Liquid-Liquid Extraction Methods

• Continuous Counter-Flow Contractors: Enable efficient phase contact but require optimal conditions to lessen viscosity impacts.
• Spray Extraction Towers: Feature large axial dispersion with limited stages; low-cost but rarely utilized.
• Packed Extraction Towers: Reduce axial mixing; more efficient for fewer stages.
• Perforated-Plate Extraction Towers: Enable efficient dispersion and coalescence; specific diameter and spacing requirements enhance performance.

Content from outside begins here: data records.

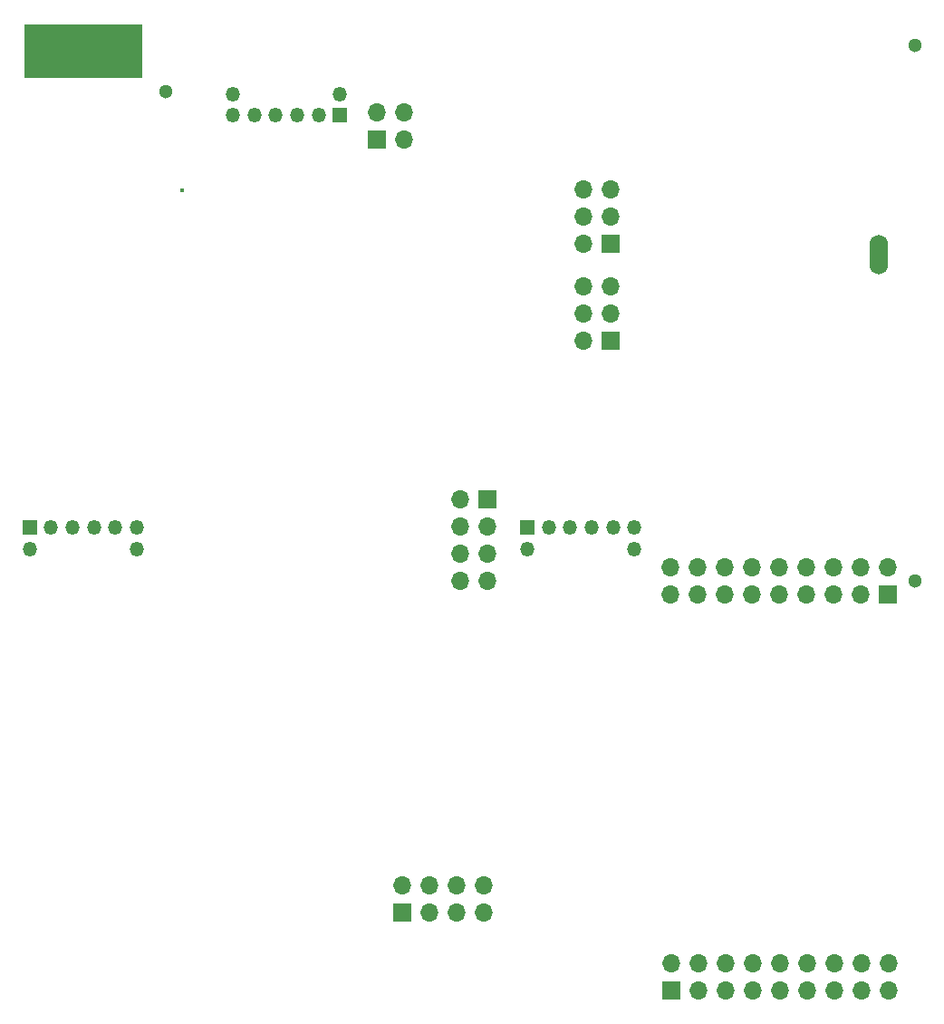
<source format=gbs>
%TF.GenerationSoftware,KiCad,Pcbnew,8.0.2*%
%TF.CreationDate,2024-05-28T21:16:18+01:00*%
%TF.ProjectId,RMC,524d432e-6b69-4636-9164-5f7063625858,rev?*%
%TF.SameCoordinates,Original*%
%TF.FileFunction,Soldermask,Bot*%
%TF.FilePolarity,Negative*%
%FSLAX46Y46*%
G04 Gerber Fmt 4.6, Leading zero omitted, Abs format (unit mm)*
G04 Created by KiCad (PCBNEW 8.0.2) date 2024-05-28 21:16:18*
%MOMM*%
%LPD*%
G01*
G04 APERTURE LIST*
%ADD10O,1.700000X1.700000*%
%ADD11R,1.700000X1.700000*%
%ADD12R,1.350000X1.350000*%
%ADD13O,1.350000X1.350000*%
%ADD14C,1.300000*%
%ADD15C,0.400000*%
%ADD16O,1.700000X3.700000*%
%ADD17R,0.530000X4.300000*%
G04 APERTURE END LIST*
%TO.C,J3*%
G36*
X100500000Y-100000000D02*
G01*
X111500000Y-100000000D01*
X111500000Y-105000000D01*
X100500000Y-105000000D01*
X100500000Y-100000000D01*
G37*
%TD*%
D10*
%TO.C,J8*%
X163505000Y-190270000D03*
X163505000Y-187730000D03*
X166045000Y-190270000D03*
X166045000Y-187730000D03*
X168585000Y-190270000D03*
X168585000Y-187730000D03*
X171125000Y-190270000D03*
X171125000Y-187730000D03*
X173665000Y-190270000D03*
X173665000Y-187730000D03*
X176205000Y-190270000D03*
X176205000Y-187730000D03*
X178745000Y-190270000D03*
X178745000Y-187730000D03*
X181285000Y-190270000D03*
X181285000Y-187730000D03*
D11*
X160965000Y-190270000D03*
D10*
X160965000Y-187730000D03*
%TD*%
D12*
%TO.C,J6*%
X147500000Y-147000000D03*
D13*
X147500000Y-149000000D03*
X149500000Y-147000000D03*
X151500000Y-147000000D03*
X153500000Y-147000000D03*
X155500000Y-147000000D03*
X157500000Y-147000000D03*
X157500000Y-149000000D03*
%TD*%
D12*
%TO.C,J2*%
X130000000Y-108500000D03*
D13*
X130000000Y-106500000D03*
X128000000Y-108500000D03*
X126000000Y-108500000D03*
X124000000Y-108500000D03*
X122000000Y-108500000D03*
X120000000Y-108500000D03*
X120000000Y-106500000D03*
%TD*%
D14*
%TO.C,H1*%
X113750000Y-106250000D03*
%TD*%
D11*
%TO.C,J7*%
X133425000Y-110775000D03*
D10*
X133425000Y-108235000D03*
X135965000Y-110775000D03*
X135965000Y-108235000D03*
%TD*%
D14*
%TO.C,H2*%
X183750000Y-102000000D03*
%TD*%
D12*
%TO.C,J5*%
X101000000Y-147000000D03*
D13*
X101000000Y-149000000D03*
X103000000Y-147000000D03*
X105000000Y-147000000D03*
X107000000Y-147000000D03*
X109000000Y-147000000D03*
X111000000Y-147000000D03*
X111000000Y-149000000D03*
%TD*%
D14*
%TO.C,H3*%
X183750000Y-152000000D03*
%TD*%
D11*
%TO.C,J10*%
X155275000Y-120525000D03*
D10*
X152735000Y-120525000D03*
X155275000Y-117985000D03*
X152735000Y-117985000D03*
X155275000Y-115445000D03*
X152735000Y-115445000D03*
%TD*%
D11*
%TO.C,J1*%
X155275000Y-129525000D03*
D10*
X152735000Y-129525000D03*
X155275000Y-126985000D03*
X152735000Y-126985000D03*
X155275000Y-124445000D03*
X152735000Y-124445000D03*
%TD*%
%TO.C,J11*%
X141230000Y-146880000D03*
X143770000Y-146880000D03*
X141230000Y-149420000D03*
X143770000Y-149420000D03*
X141230000Y-151960000D03*
X143770000Y-151960000D03*
X141230000Y-144340000D03*
D11*
X143770000Y-144340000D03*
%TD*%
D15*
%TO.C,L1*%
X115250000Y-115500000D03*
%TD*%
D16*
%TO.C,J4*%
X180375000Y-121500000D03*
D10*
X178620000Y-153270000D03*
X178620000Y-150730000D03*
X176080000Y-153270000D03*
X176080000Y-150730000D03*
X173540000Y-153270000D03*
X173540000Y-150730000D03*
X171000000Y-153270000D03*
X171000000Y-150730000D03*
X168460000Y-153270000D03*
X168460000Y-150730000D03*
X165920000Y-153270000D03*
X165920000Y-150730000D03*
X163380000Y-153270000D03*
X163380000Y-150730000D03*
X160840000Y-153270000D03*
X160840000Y-150730000D03*
D11*
X181160000Y-153270000D03*
D10*
X181160000Y-150730000D03*
%TD*%
D17*
%TO.C,J3*%
X110410000Y-102849545D03*
X109440000Y-102849545D03*
X108470000Y-102849545D03*
X107500000Y-102849545D03*
X106530000Y-102849545D03*
X105560000Y-102849545D03*
X104590000Y-102849545D03*
X103620000Y-102849545D03*
X102650000Y-102849545D03*
X101590000Y-102849545D03*
%TD*%
D10*
%TO.C,J9*%
X138380000Y-180480000D03*
X138380000Y-183020000D03*
X140920000Y-180480000D03*
X140920000Y-183020000D03*
X143460000Y-180480000D03*
X143460000Y-183020000D03*
X135840000Y-180480000D03*
D11*
X135840000Y-183020000D03*
%TD*%
M02*

</source>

Applications of Extraction

• Chemical Metallurgy: Involves mining, crushing, grinding, and various metallurgical techniques such as hydrometallurgy and pyrometallurgy.
• Pharmaceuticals: Methods include maceration and Soxhlet extraction for component isolation.

Conclusion

• Understanding absorption and extraction processes are crucial for effective separation and purification in chemical engineering applications, addressing both theoretical underpinnings and practical applications.

Description

This quiz covers the basics of absorption and stripping in separation processes, including the concept of gas absorption and the role of solvents.